Agora, se pela sua própria forma de incidência, a tributação sobre o consumo passa mais facilmente desapercebida pelos cidadãos, esse ilusionismo fiscal é potencializado quando o Estado se organiza de forma complexa, estabelecendo diversas regras e alíquotas, fragmentando assim a base de incidência fiscal sobre consumo entre diversos entes políticos, com uma variação de carga fiscal (que varia não apenas entre setores econômicos, mas também de produto para produto).

Desse modo, quando indústria, comércio e prestadores de serviços se submetem a regimes tributários distintos, além da distorção econômica causada ao mercado, o consumidor final arca com o tributo no escuro, ao consumir determinado bem ou serviço.

Pior, quando o arroz tem uma carga de incidência fiscal diferente da carga de incidência fiscal do feijão que, por sua vez, é tributado diferentemente do que é a farinha, tudo isso com cálculos complexos que são apurados “por dentro” do valor dos bens comercializados (com um tributo incidindo sobre outro tributo), o contribuinte fica impossibilitado de saber quanto está pagando de imposto.
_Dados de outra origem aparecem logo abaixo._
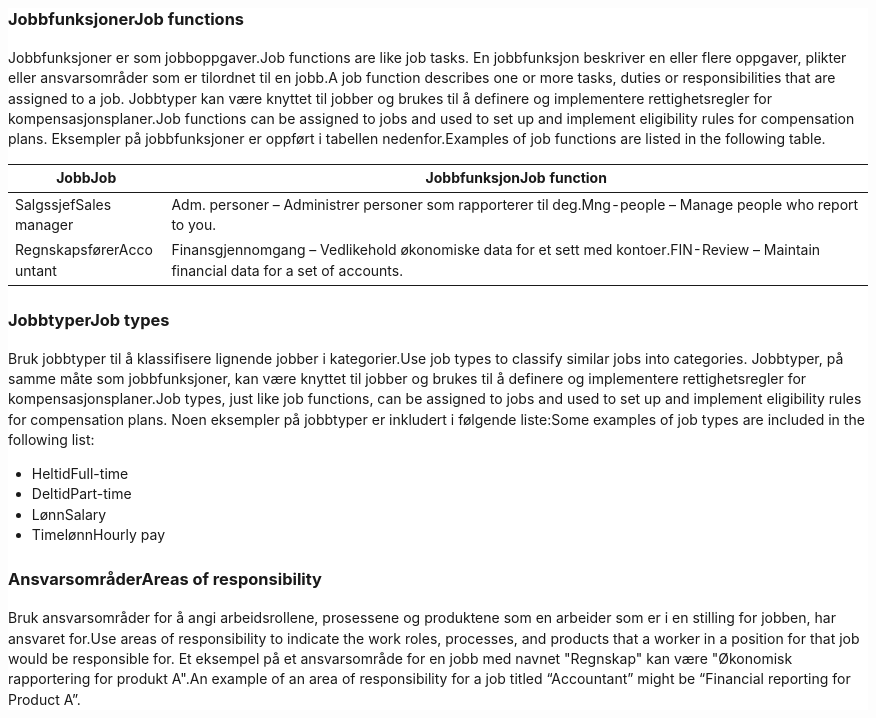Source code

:### <a name="job-functions"></a><span data-ttu-id="e7f9f-155">Jobbfunksjoner</span><span class="sxs-lookup"><span data-stu-id="e7f9f-155">Job functions</span></span>

<span data-ttu-id="e7f9f-156">Jobbfunksjoner er som jobboppgaver.</span><span class="sxs-lookup"><span data-stu-id="e7f9f-156">Job functions are like job tasks.</span></span> <span data-ttu-id="e7f9f-157">En jobbfunksjon beskriver en eller flere oppgaver, plikter eller ansvarsområder som er tilordnet til en jobb.</span><span class="sxs-lookup"><span data-stu-id="e7f9f-157">A job function describes one or more tasks, duties or responsibilities that are assigned to a job.</span></span> <span data-ttu-id="e7f9f-158">Jobbtyper kan være knyttet til jobber og brukes til å definere og implementere rettighetsregler for kompensasjonsplaner.</span><span class="sxs-lookup"><span data-stu-id="e7f9f-158">Job functions can be assigned to jobs and used to set up and implement eligibility rules for compensation plans.</span></span> <span data-ttu-id="e7f9f-159">Eksempler på jobbfunksjoner er oppført i tabellen nedenfor.</span><span class="sxs-lookup"><span data-stu-id="e7f9f-159">Examples of job functions are listed in the following table.</span></span>

| <span data-ttu-id="e7f9f-160">Jobb</span><span class="sxs-lookup"><span data-stu-id="e7f9f-160">Job</span></span>           | <span data-ttu-id="e7f9f-161">Jobbfunksjon</span><span class="sxs-lookup"><span data-stu-id="e7f9f-161">Job function</span></span>                                                |
|---------------|-------------------------------------------------------------|
| <span data-ttu-id="e7f9f-162">Salgssjef</span><span class="sxs-lookup"><span data-stu-id="e7f9f-162">Sales manager</span></span> | <span data-ttu-id="e7f9f-163">Adm. personer – Administrer personer som rapporterer til deg.</span><span class="sxs-lookup"><span data-stu-id="e7f9f-163">Mng-people – Manage people who report to you.</span></span>               |
| <span data-ttu-id="e7f9f-164">Regnskapsfører</span><span class="sxs-lookup"><span data-stu-id="e7f9f-164">Accountant</span></span>    | <span data-ttu-id="e7f9f-165">Finansgjennomgang – Vedlikehold økonomiske data for et sett med kontoer.</span><span class="sxs-lookup"><span data-stu-id="e7f9f-165">FIN-Review – Maintain financial data for a set of accounts.</span></span> |

### <a name="job-types"></a><span data-ttu-id="e7f9f-166">Jobbtyper</span><span class="sxs-lookup"><span data-stu-id="e7f9f-166">Job types</span></span>

<span data-ttu-id="e7f9f-167">Bruk jobbtyper til å klassifisere lignende jobber i kategorier.</span><span class="sxs-lookup"><span data-stu-id="e7f9f-167">Use job types to classify similar jobs into categories.</span></span> <span data-ttu-id="e7f9f-168">Jobbtyper, på samme måte som jobbfunksjoner, kan være knyttet til jobber og brukes til å definere og implementere rettighetsregler for kompensasjonsplaner.</span><span class="sxs-lookup"><span data-stu-id="e7f9f-168">Job types, just like job functions, can be assigned to jobs and used to set up and implement eligibility rules for compensation plans.</span></span> <span data-ttu-id="e7f9f-169">Noen eksempler på jobbtyper er inkludert i følgende liste:</span><span class="sxs-lookup"><span data-stu-id="e7f9f-169">Some examples of job types are included in the following list:</span></span>
-   <span data-ttu-id="e7f9f-170">Heltid</span><span class="sxs-lookup"><span data-stu-id="e7f9f-170">Full-time</span></span>
-   <span data-ttu-id="e7f9f-171">Deltid</span><span class="sxs-lookup"><span data-stu-id="e7f9f-171">Part-time</span></span>
-   <span data-ttu-id="e7f9f-172">Lønn</span><span class="sxs-lookup"><span data-stu-id="e7f9f-172">Salary</span></span>
-   <span data-ttu-id="e7f9f-173">Timelønn</span><span class="sxs-lookup"><span data-stu-id="e7f9f-173">Hourly pay</span></span>

### <a name="areas-of-responsibility"></a><span data-ttu-id="e7f9f-174">Ansvarsområder</span><span class="sxs-lookup"><span data-stu-id="e7f9f-174">Areas of responsibility</span></span>

<span data-ttu-id="e7f9f-175">Bruk ansvarsområder for å angi arbeidsrollene, prosessene og produktene som en arbeider som er i en stilling for jobben, har ansvaret for.</span><span class="sxs-lookup"><span data-stu-id="e7f9f-175">Use areas of responsibility to indicate the work roles, processes, and products that a worker in a position for that job would be responsible for.</span></span> <span data-ttu-id="e7f9f-176">Et eksempel på et ansvarsområde for en jobb med navnet "Regnskap" kan være "Økonomisk rapportering for produkt A".</span><span class="sxs-lookup"><span data-stu-id="e7f9f-176">An example of an area of responsibility for a job titled “Accountant” might be “Financial reporting for Product A”.</span></span>
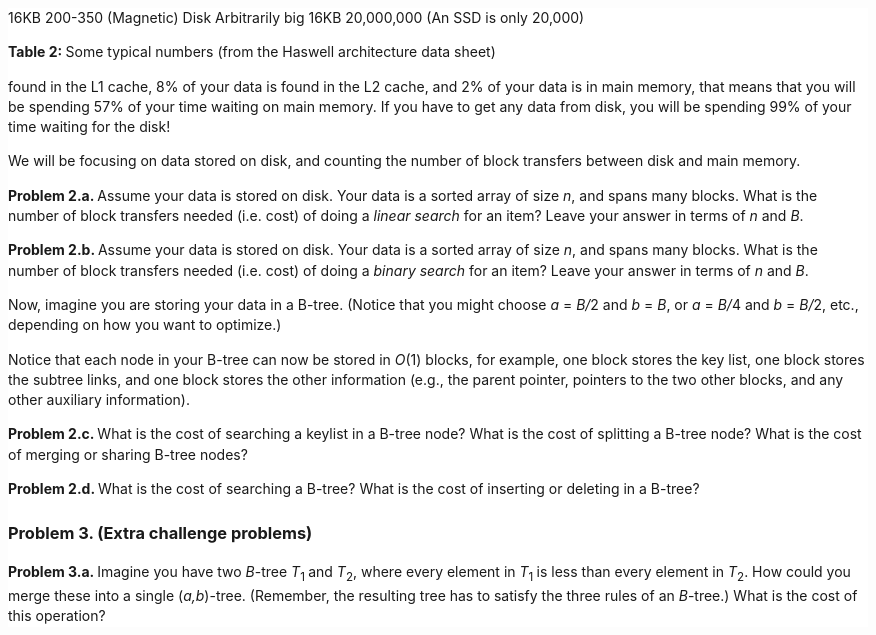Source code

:    <td width="90">16KB</td>

   <td width="242">200-350</td>

  </tr>

  <tr>

   <td width="120">(Magnetic) Disk</td>

   <td width="110">Arbitrarily big</td>

   <td width="90">16KB</td>

   <td width="242">20,000,000 (An SSD is only 20,000)</td>

  </tr>

 </tbody>

</table>

<strong>Table 2: </strong>Some typical numbers (from the Haswell architecture data sheet)

found in the L1 cache, 8% of your data is found in the L2 cache, and 2% of your data is in main memory, that means that you will be spending 57% of your time waiting on main memory. If you have to get any data from disk, you will be spending 99% of your time waiting for the disk!

We will be focusing on data stored on disk, and counting the number of block transfers between disk and main memory.

<strong>Problem 2.a. </strong>Assume your data is stored on disk. Your data is a sorted array of size <em>n</em>, and spans many blocks. What is the number of block transfers needed (i.e. cost) of doing a <em>linear search </em>for an item? Leave your answer in terms of <em>n </em>and <em>B</em>.

<strong>Problem 2.b. </strong>Assume your data is stored on disk. Your data is a sorted array of size <em>n</em>, and spans many blocks. What is the number of block transfers needed (i.e. cost) of doing a <em>binary search </em>for an item? Leave your answer in terms of <em>n </em>and <em>B</em>.

Now, imagine you are storing your data in a B-tree. (Notice that you might choose <em>a </em>= <em>B/</em>2 and <em>b </em>= <em>B</em>, or <em>a </em>= <em>B/</em>4 and <em>b </em>= <em>B/</em>2, etc., depending on how you want to optimize.)

Notice that each node in your B-tree can now be stored in <em>O</em>(1) blocks, for example, one block stores the key list, one block stores the subtree links, and one block stores the other information (e.g., the parent pointer, pointers to the two other blocks, and any other auxiliary information).

<strong>Problem 2.c. </strong>What is the cost of searching a keylist in a B-tree node? What is the cost of splitting a B-tree node? What is the cost of merging or sharing B-tree nodes?

<strong>Problem 2.d. </strong>What is the cost of searching a B-tree? What is the cost of inserting or deleting in a B-tree?

<h3><strong>Problem 3.          (Extra challenge problems)</strong></h3>

<strong>Problem 3.a. </strong>Imagine you have two <em>B</em>-tree <em>T</em><sub>1 </sub>and <em>T</em><sub>2</sub>, where every element in <em>T</em><sub>1 </sub>is less than every element in <em>T</em><sub>2</sub>. How could you merge these into a single (<em>a,b</em>)-tree. (Remember, the resulting tree has to satisfy the three rules of an <em>B</em>-tree.) What is the cost of this operation?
Isso nos encaminha ao debate da reforma tributária, cujo desafio principal não é apenas apresentar um modelo de tributação sobre o consumo que se mostre o mais eficiente e neutro possível, mas que também se mostre claro e perceptível à população, de modo que os cidadãos tenham plena consciência de quanto estão pagando, para saber o quanto podem exigir de retorno da atividade estatal.

Nesse ponto, dentre todas propostas, aquela apresentada pela Câmara dos Deputados por meio da PEC nº 45/2019 é a que parece melhor atender a esses anseios, pois unifica todas as bases de incidência sobre o consumo (importação, industrialização, comercio e prestação de serviço) em um único Imposto sobre Bens e Serviços (IBS), que conta com: (i) uma alíquota única e uniforme; (ii) crédito amplo em cada uma das cadeias produtivas (evitando a cumulatividade, de modo a permitir com que o consumidor final arque apenas com a carga tributária incidente na última cadeia de consumo); e (iii) utilização do método do cálculo por fora, que possibilita ao consumidor final saber exatamente qual foi a carga tributária arcada quando da aquisição daquele bem ou serviço.

Enfim, uma reforma tributária é necessária, para que tenhamos mais cidadania e menos ilusionismo fiscal e financeiro. Afinal, todo o poder emana do povo (artigo. 1º, caput, CF/88), que merece clareza e transparência do Estado Fiscal.

 

*Caio Malpighi é advogado tributarista no escritório Ayres Ribeiro Advogados e conselheiro jurídico (legal advisor) na Associação Brasileira das Empresas de Luxo (Abrael).